Harry McBride is an ornery gravel worker in New Jersey. Just like his father who left him, his “prospects of escape diminish[ed] with each year spent swinging that big scoop shovel.” When he has the opportunity to shake the hand of Idaho Sen. Joseph P. Landon, a “true blue Republican” running for president, he clocks him in the face without so much as uttering a word. A stunned Landon ends up in the hospital with a broken nose and tailbone, and Harry somehow eludes capture by Secret Service agents and flees with the intention of making it to Mexico. Grover Budd, a bombastic radio personality clearly modeled on Rush Limbaugh, tries to demonize Harry, suggesting he’s part of a conspiracy organized by the Democratic Party to humiliate Landon. But Harry becomes a huge hit, his skyrocketing popularity fueled by social media. The principal reason he isn’t immediately caught? Most people are unwilling to turn him in. As one political strategist succinctly puts it, Harry encapsulates all the things the public at large is fed up with: “Of politicians and lobbyists, of backroom deals and huge corporations getting all the breaks while they cheat and exploit people like him.
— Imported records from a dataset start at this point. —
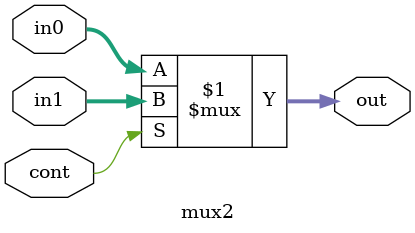
<source format=v>
`timescale 1ns/1ps 

module R4_butter ( 

`ifdef USE_POWER_PINS
    inout vccd1,	// User area 1 1.8V supply
    inout vssd1,	// User area 1 digital ground
`endif 

input [3:0] xr0,xi0, xr1,xi1, xr2,xi2, xr3,xi3,
output [3:0] Xro,Xio,
output [7:0] la_oenb,
input c1,c2,c3 );

wire [3:0] m0,m1,m2,m3,s0,s1,s2,s3;
wire m4;
assign la_oenb = 8'b00000000;
addsub a0(.A(m0), .B(xr1), .ADD_SUB(c2), .SUM(s0)); 
addsub a1(.A(m2), .B(xr3), .ADD_SUB(c2), .SUM(s1)); 
addsub a2(.A(m1), .B(xi1),  .ADD_SUB(c3), .SUM(s2)); 
addsub a3(.A(m3), .B(xi3),  .ADD_SUB(c3), .SUM(s3)); 
addsub b0(.A(s0), .B(s1), .ADD_SUB(m4), .SUM(Xro)); 
addsub b1(.A(s3), .B(s2), .ADD_SUB(m4), .SUM(Xio)); 

mux2 mux0(.out(m0),.in0(xr0),.in1(xi0),.cont(c1)); 
mux2 mux1(.out(m1),.in0(xi0),.in1(xr0),.cont(c1)); 
mux2 mux2(.out(m2),.in0(xr2),.in1(xi2),.cont(c1)); 
mux2 mux3(.out(m3),.in0(xi2),.in1(xr2),.cont(c1)); 
XOR xor1(.Y(m4),.A(c2),.B(c3)); 
endmodule


module addsub(A, B, ADD_SUB, SUM);

   input [3:0] A;
   input [3:0] B;
   input ADD_SUB;
   output [3:0] SUM;
   wire c,d;
 
   assign c = A + B;
   assign d = A - B;
   assign SUM = ADD_SUB ? c : d;
   
   
endmodule

module XOR(Y, A, B);
  input A;
  input B;
  output Y;

  assign Y= A^B;
  
  endmodule
  
  
module mux2(out, in0, in1, cont);

  input [3:0] in0;
  input [3:0] in1;
  input cont;
  output [3:0] out;

  assign out = cont ? in1:in0;

endmodule
</source>
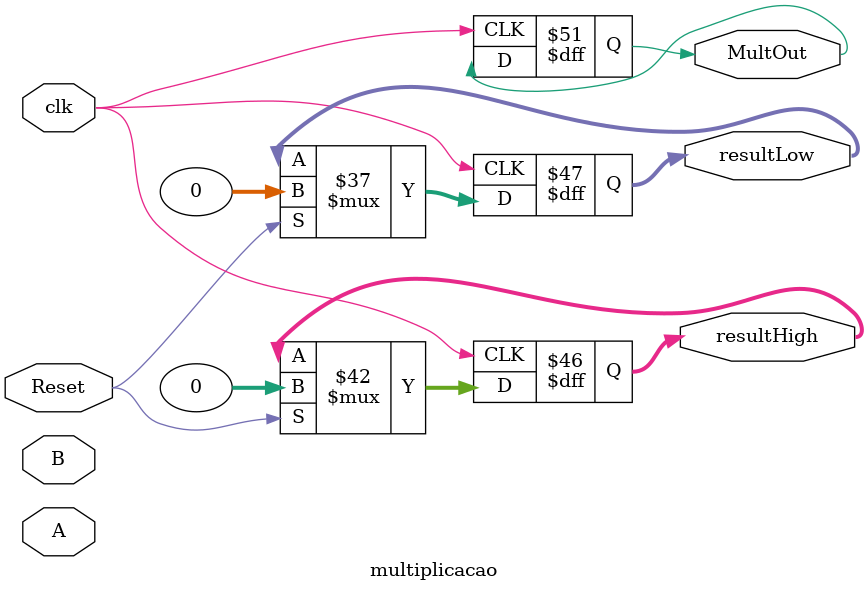
<source format=sv>
module multiplicacao (A, B, resultHigh, resultLow, MultOut, clk, Reset);

input [31:0] A, B;
input clk, Reset;
output reg [31:0] resultHigh, resultLow;
reg [64:0] Add, Sub, Produto;
output reg MultOut;
reg [4:0] contador;
reg MultIn;

//initial begin
//	MultIn <= 1'b1;
//end

always @(negedge clk) begin
MultIn <= 1'b1;

if (Reset) begin

resultHigh <= 32'b0;
resultLow <= 32'b0;

end

else if (MultIn == 1) begin

Add         <= {A, 33'b0};
Sub         <= {-A, 33'b0};
Produto     <= {1'b0, B, 1'b0};
contador    <= 5'b0;
MultIn      <= 1'b0;
end

case (Produto[64:63])

2'b01: begin
Produto <= Produto + Add;
end

2'b10: begin
Produto <= Produto + Sub;
end
endcase

Produto[63:0] <= Produto[63:0] >> 1;
contador      <= contador + 1;

if (contador == 32) begin
resultHigh  <= Produto[64:33];
resultLow   <= Produto[32:1];
MultOut     <= 1'b1;
contador    <= 5'b0;
end

end

endmodule

</source>
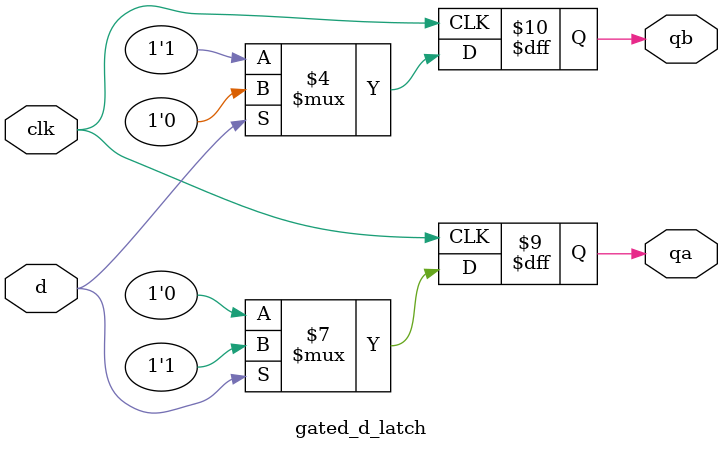
<source format=v>
`timescale 1ps/1ps
module gated_d_latch(d,clk,qa,qb);
	input d,clk;
	output reg qa,qb;

	always @(posedge clk)begin
		if(d==1)begin
			qa = 1;
			qb = 0;
		end
		else begin
			qa = 0;
			qb = 1;		
		end
	end			
endmodule

</source>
He’s sick and tired of all that and he’s sick and tired of being sick and tired.” Capturing this feeling of cultural frustration is one of Bloom’s (Hello, My Name Is Bunny!, 2018, etc.) chief strengths. At first, Harry seems unsure why he assaulted the senator, but that ambiguity isn’t ambivalence—like the electorate of which he is a microcosm, he’s seething with anger. The author masterfully allows that contempt and confusion to cohabitate within the story. Budd’s character is the one misstep—he’s drawn hyperbolically into a cartoon caricature, especially conspicuous during a grim sex scene. However, that lack of sensitivity is only so obvious precisely because it’s such a stark departure from the thoughtfulness of the rest of the book.
A rollicking, funny, surprisingly thoughtful sendup of the current climate of political discontent.